● **Work required**:
Your task is to repeat all of the data exactly while excluding the pictures.

● **Exercise data**:
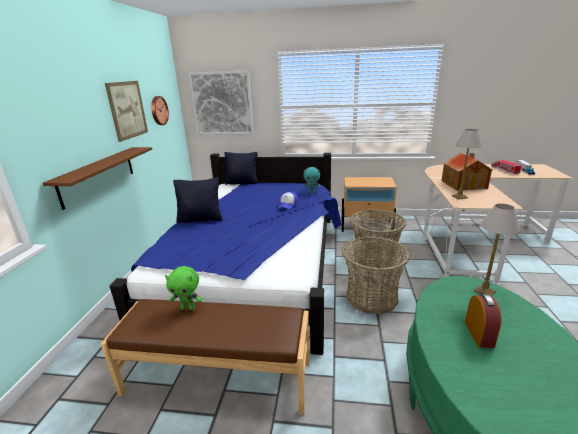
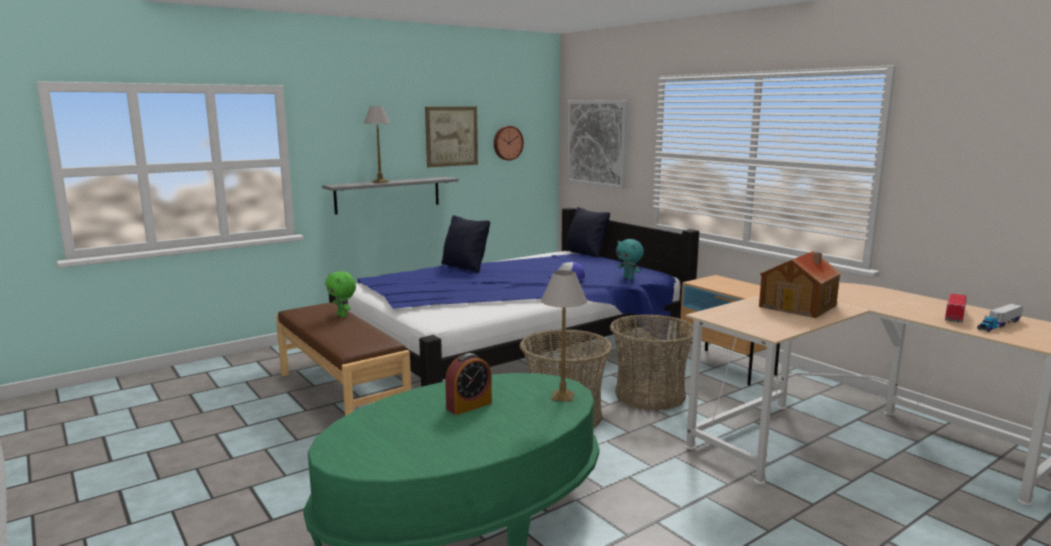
camera: 45 degrees right, 10 degrees down
(98, 175) = (388, 195): brown shelf -> grey shelf
(460, 197) = (735, 311): table lamp -> table lamp (380, 182)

● **Answer for the task**:
camera: 45 degrees right, 10 degrees down
(98, 175) = (388, 195): brown shelf -> grey shelf
(460, 197) = (735, 311): table lamp -> table lamp (380, 182)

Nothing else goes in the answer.